Available data START

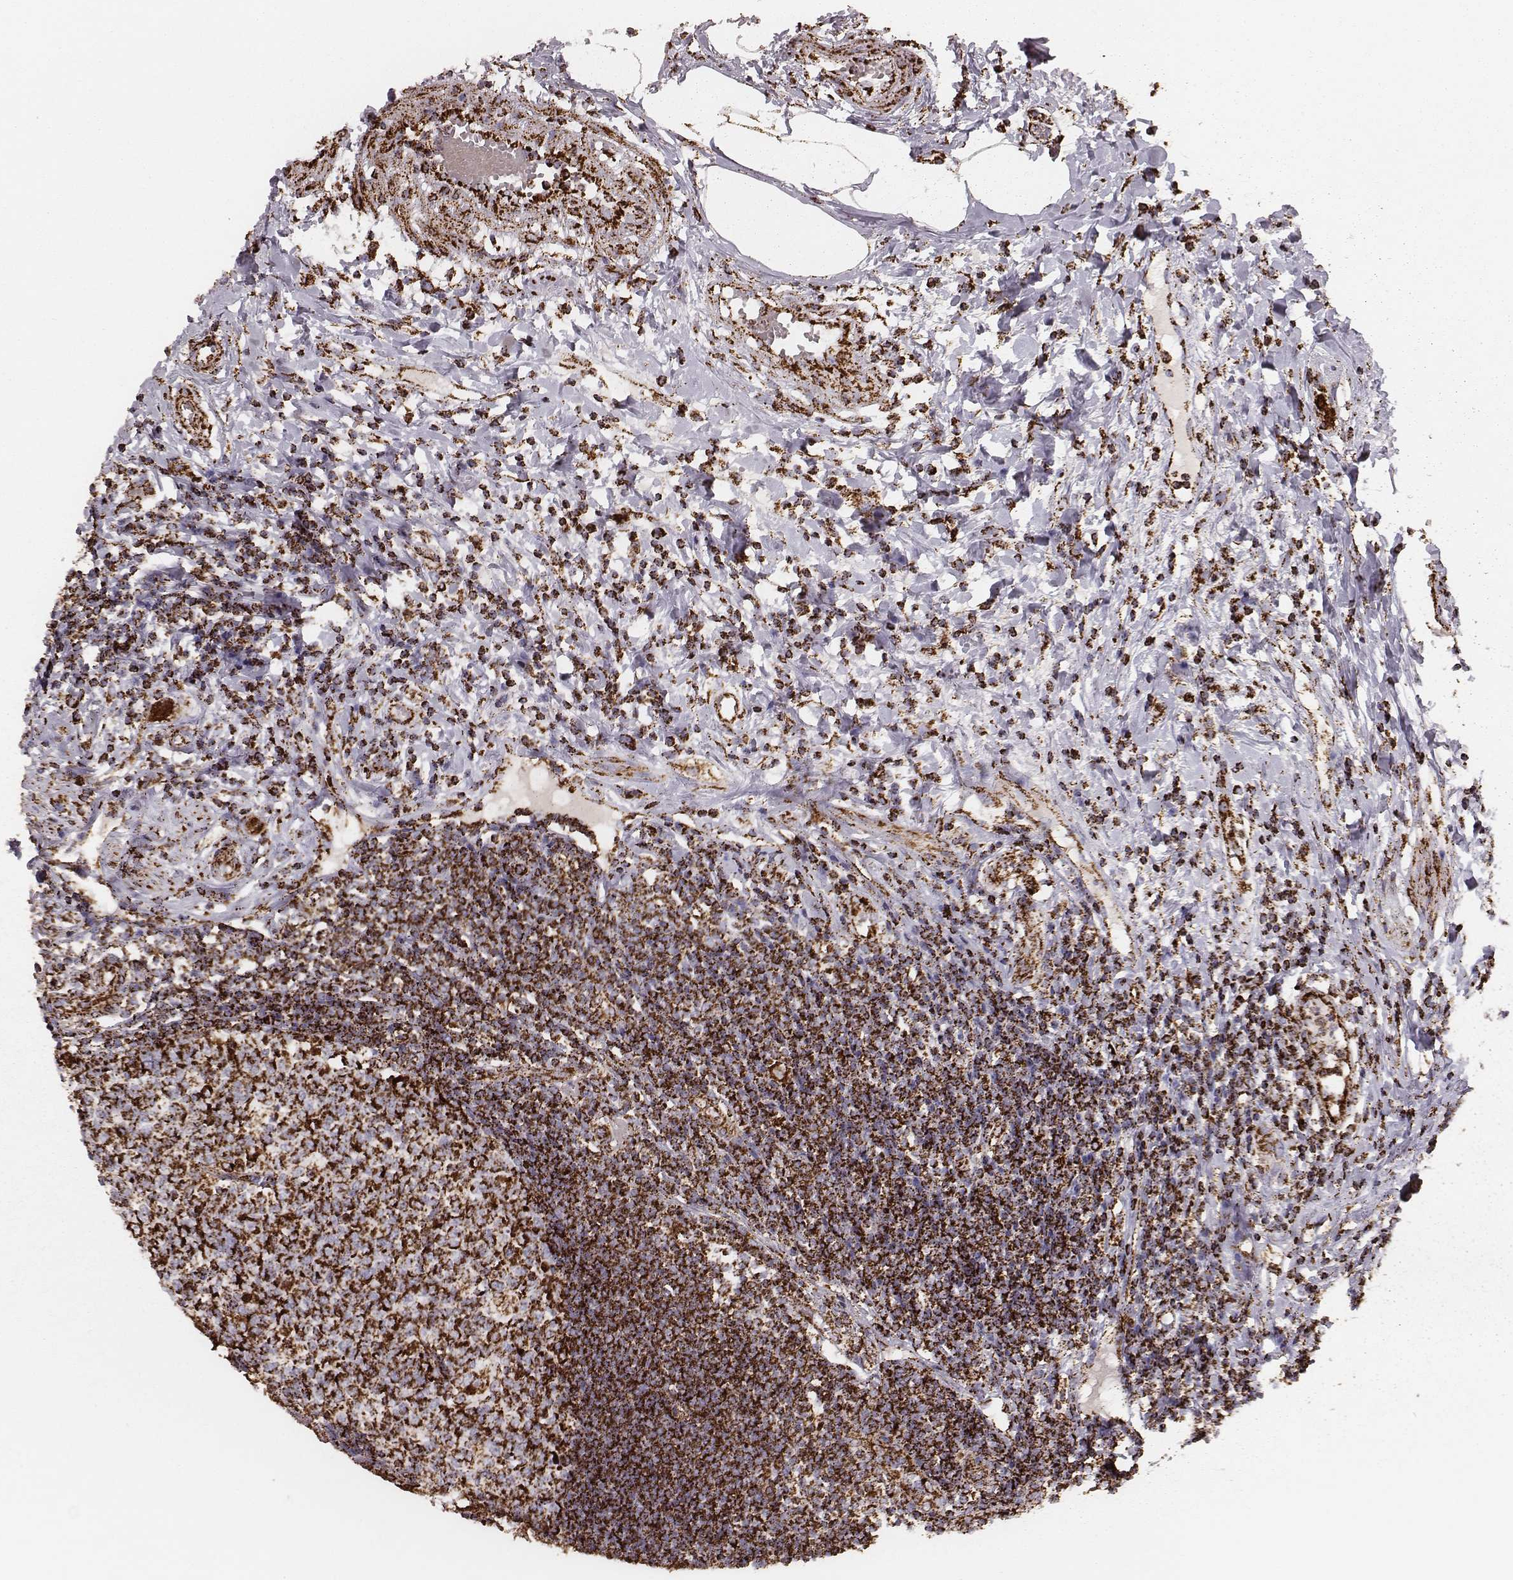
{"staining": {"intensity": "strong", "quantity": ">75%", "location": "cytoplasmic/membranous"}, "tissue": "appendix", "cell_type": "Glandular cells", "image_type": "normal", "snomed": [{"axis": "morphology", "description": "Normal tissue, NOS"}, {"axis": "morphology", "description": "Inflammation, NOS"}, {"axis": "topography", "description": "Appendix"}], "caption": "Immunohistochemistry histopathology image of unremarkable appendix: appendix stained using immunohistochemistry exhibits high levels of strong protein expression localized specifically in the cytoplasmic/membranous of glandular cells, appearing as a cytoplasmic/membranous brown color.", "gene": "TUFM", "patient": {"sex": "male", "age": 16}}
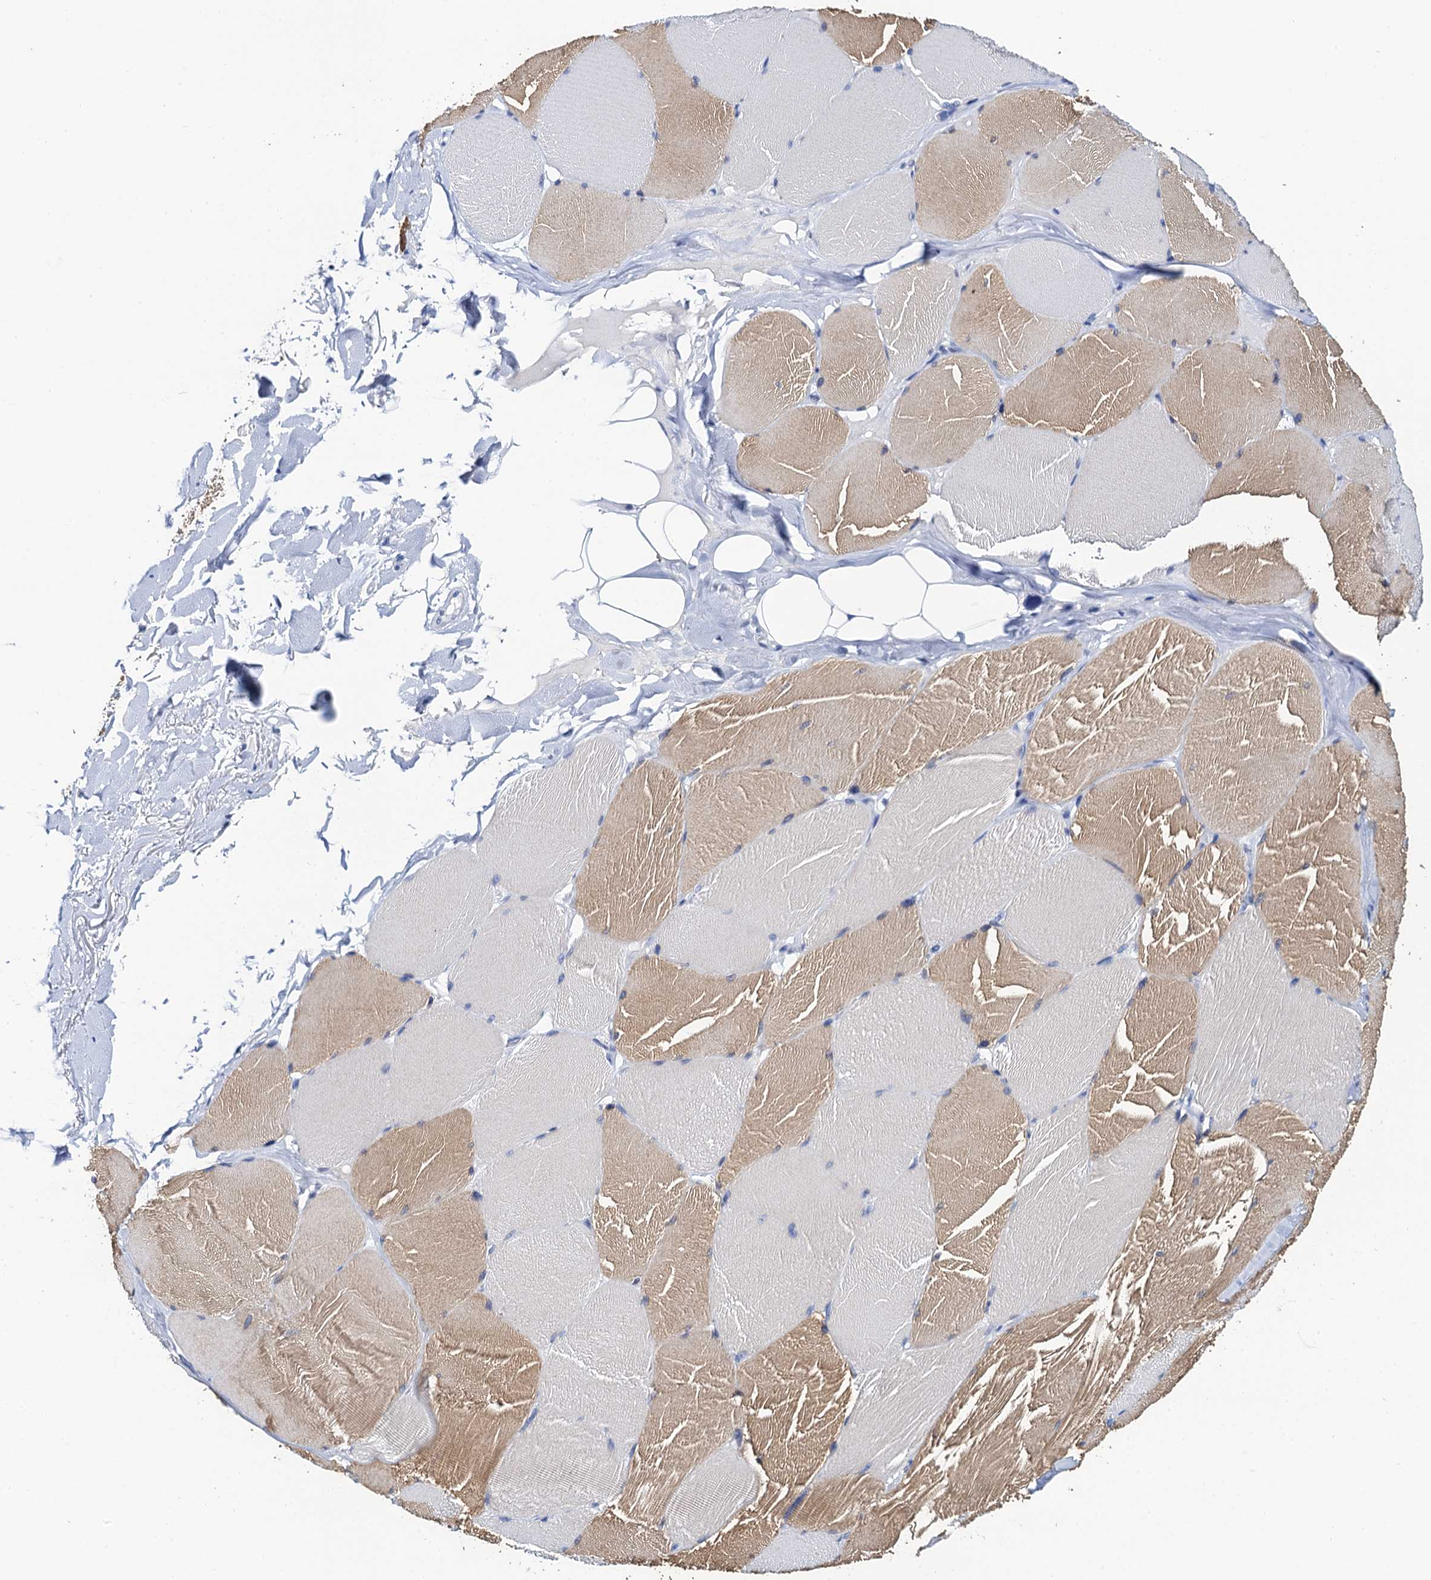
{"staining": {"intensity": "weak", "quantity": "25%-75%", "location": "cytoplasmic/membranous"}, "tissue": "skeletal muscle", "cell_type": "Myocytes", "image_type": "normal", "snomed": [{"axis": "morphology", "description": "Normal tissue, NOS"}, {"axis": "topography", "description": "Skin"}, {"axis": "topography", "description": "Skeletal muscle"}], "caption": "Immunohistochemical staining of benign human skeletal muscle demonstrates 25%-75% levels of weak cytoplasmic/membranous protein positivity in approximately 25%-75% of myocytes.", "gene": "LYPD3", "patient": {"sex": "male", "age": 83}}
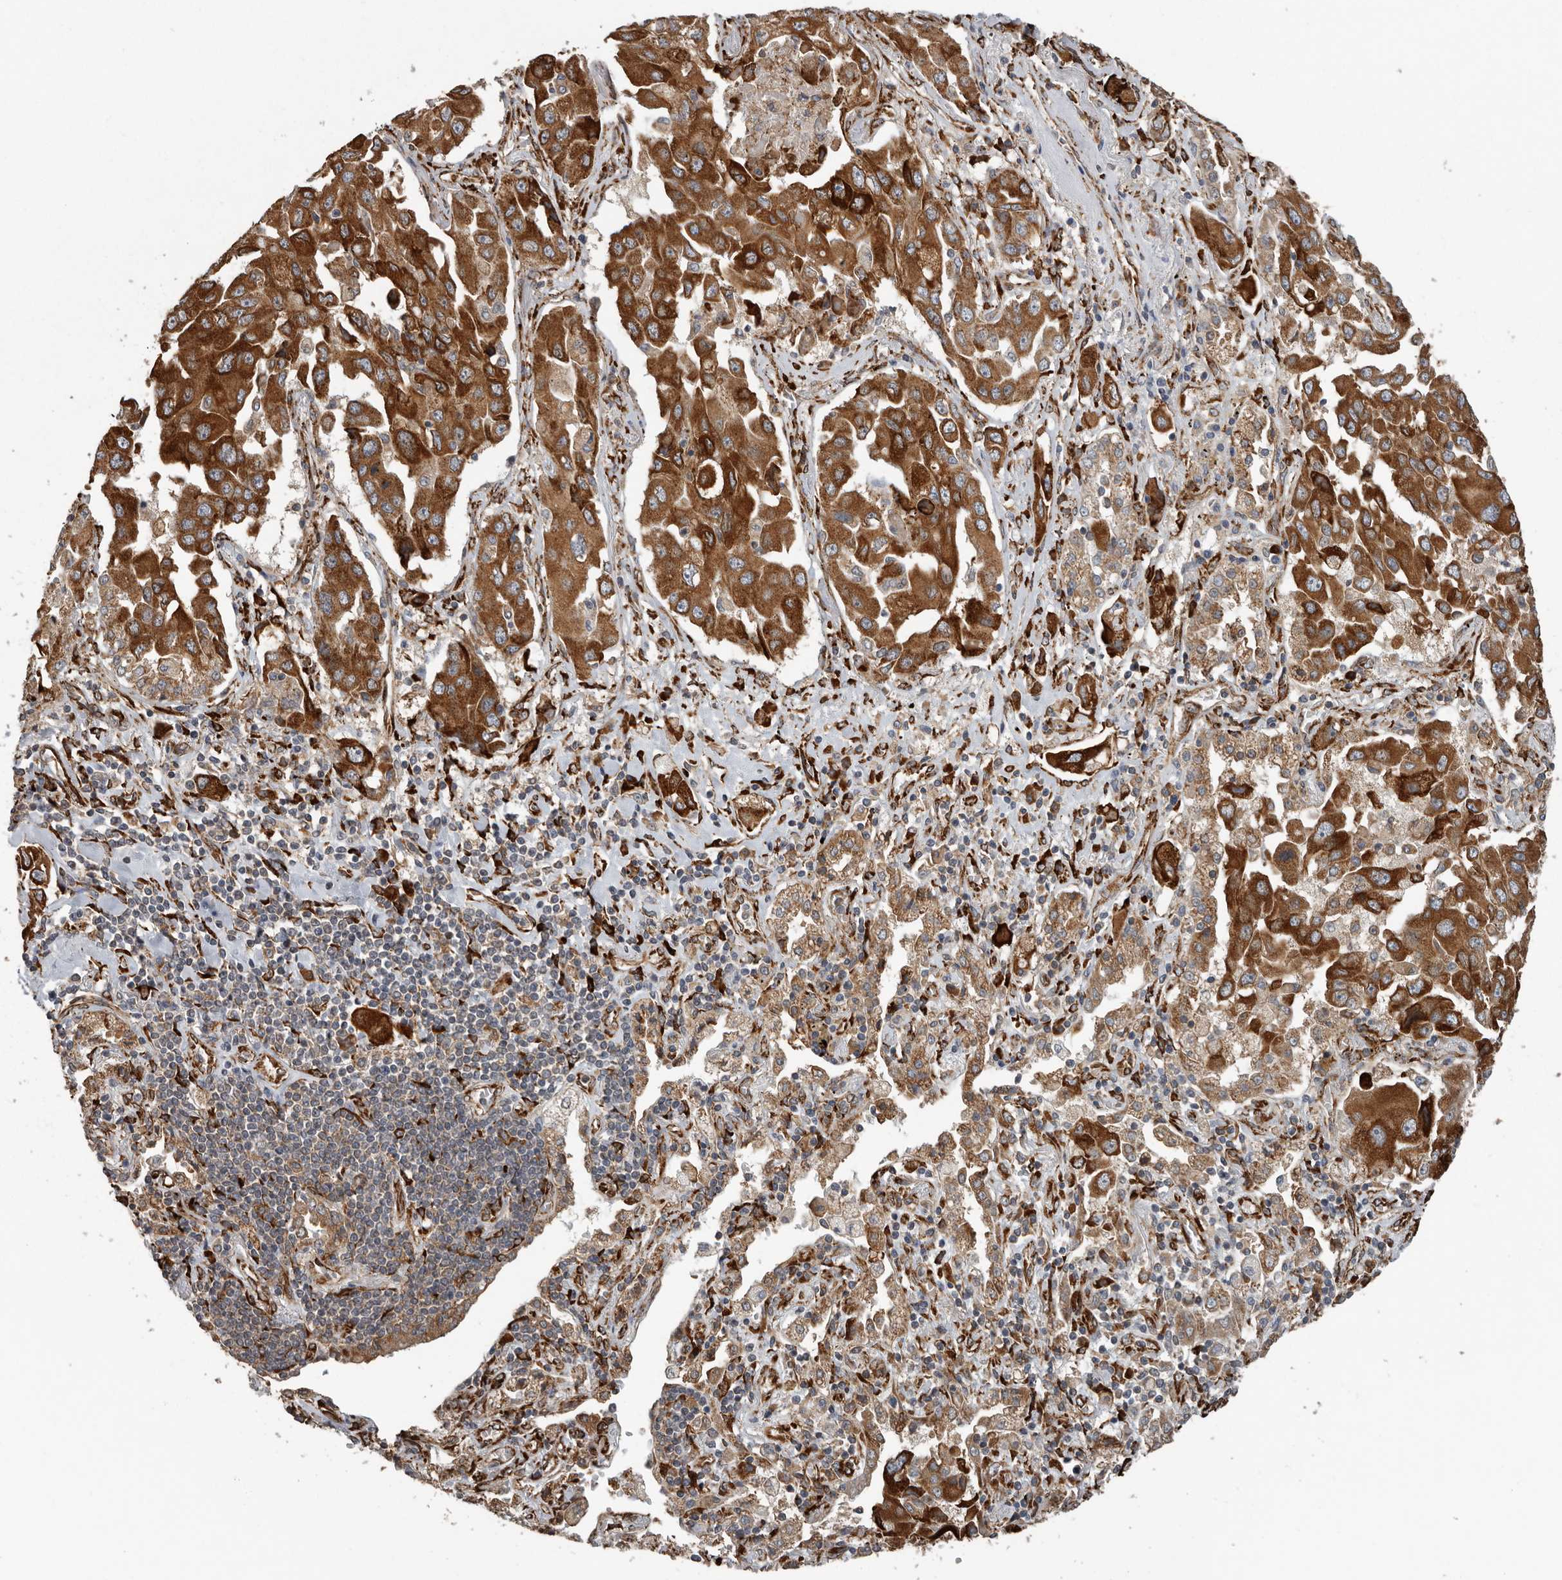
{"staining": {"intensity": "strong", "quantity": ">75%", "location": "cytoplasmic/membranous"}, "tissue": "lung cancer", "cell_type": "Tumor cells", "image_type": "cancer", "snomed": [{"axis": "morphology", "description": "Adenocarcinoma, NOS"}, {"axis": "topography", "description": "Lung"}], "caption": "Tumor cells demonstrate high levels of strong cytoplasmic/membranous expression in approximately >75% of cells in human lung adenocarcinoma.", "gene": "CEP350", "patient": {"sex": "female", "age": 65}}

Available data END

#### Problem to solve
Write out the material above exactly; no pictures.

#### Response to the task
{"staining": {"intensity": "strong", "quantity": ">75%", "location": "cytoplasmic/membranous"}, "tissue": "appendix", "cell_type": "Glandular cells", "image_type": "normal", "snomed": [{"axis": "morphology", "description": "Normal tissue, NOS"}, {"axis": "morphology", "description": "Inflammation, NOS"}, {"axis": "topography", "description": "Appendix"}], "caption": "Immunohistochemistry histopathology image of unremarkable appendix: appendix stained using immunohistochemistry exhibits high levels of strong protein expression localized specifically in the cytoplasmic/membranous of glandular cells, appearing as a cytoplasmic/membranous brown color.", "gene": "TUFM", "patient": {"sex": "male", "age": 16}}
{"staining": {"intensity": "weak", "quantity": "25%-75%", "location": "cytoplasmic/membranous"}, "tissue": "skeletal muscle", "cell_type": "Myocytes", "image_type": "normal", "snomed": [{"axis": "morphology", "description": "Normal tissue, NOS"}, {"axis": "topography", "description": "Skin"}, {"axis": "topography", "description": "Skeletal muscle"}], "caption": "Immunohistochemical staining of benign human skeletal muscle demonstrates 25%-75% levels of weak cytoplasmic/membranous protein positivity in approximately 25%-75% of myocytes.", "gene": "LYPD3", "patient": {"sex": "male", "age": 83}}
{"staining": {"intensity": "strong", "quantity": ">75%", "location": "cytoplasmic/membranous"}, "tissue": "lung cancer", "cell_type": "Tumor cells", "image_type": "cancer", "snomed": [{"axis": "morphology", "description": "Adenocarcinoma, NOS"}, {"axis": "topography", "description": "Lung"}], "caption": "Tumor cells demonstrate high levels of strong cytoplasmic/membranous expression in approximately >75% of cells in human lung adenocarcinoma.", "gene": "CEP350", "patient": {"sex": "female", "age": 65}}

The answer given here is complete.